Sacramento basin Guinda frac encouraging

Nov. 12, 2007
An early program to frac the Cretaceous Guinda, a zone just below the staple Forbes formation in California's Sacramento basin, has yielded encouraging results, said Venoco Inc., Denver.

By OGJ editors
HOUSTON, Nov. 12 -- An early program to frac the Cretaceous Guinda, a zone just below the staple Forbes formation in California's Sacramento basin, has yielded encouraging results, said Venoco Inc., Denver.

Guinda is present under a large part of Venoco's 235,000 gross acres in the basin, where the company has more than 500 gas wells, more than 300 of which are active. However, only 9 wells penetrate the Guinda, said Timothy Marquez, Venoco's chairman and chief executive officer.

Operators in the basin's development heyday in the 1950s and 60s favored natural completions and didn't touch the Guinda, a low-permeability zone with high pressure and good gas shows, Marquez said.

Venoco ran fracs on three wells last week, including one Guinda well, and obtained a combined flow of more than 3 MMcfd. It may frac the formation in other wells later this year and has budgeted 12 Guinda fracs through 2008.

So far, the company has booked no reserves in the Guinda formation.
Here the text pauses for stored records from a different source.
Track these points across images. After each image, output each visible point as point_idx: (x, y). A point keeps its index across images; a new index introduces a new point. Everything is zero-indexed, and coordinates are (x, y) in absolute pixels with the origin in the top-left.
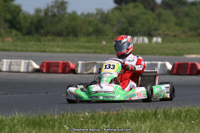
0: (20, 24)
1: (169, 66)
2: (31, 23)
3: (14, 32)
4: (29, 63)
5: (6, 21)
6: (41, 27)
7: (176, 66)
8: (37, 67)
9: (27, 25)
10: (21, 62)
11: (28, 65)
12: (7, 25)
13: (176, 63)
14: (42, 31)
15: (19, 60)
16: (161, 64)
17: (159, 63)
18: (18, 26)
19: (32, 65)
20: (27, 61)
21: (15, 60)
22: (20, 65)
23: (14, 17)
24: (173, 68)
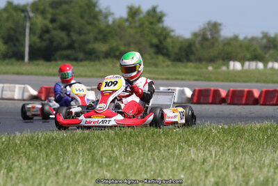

Most of its operations in the basin involve recompletions and downspacing to 20 acres.

Venoco entered the basin in late 1996 with the purchase from the former Mobil Oil Corp. of Grimes and Willows, the state's second and third largest gas fields. The fields' reservoirs, each then producing less than 10 MMcfd, were found to be made up of lenticular rather than continuous sands. No two wells are alike, Marquez noted.

The company's 2008 budget in the basin is $130 million to drill 110 wells and rework more than 100.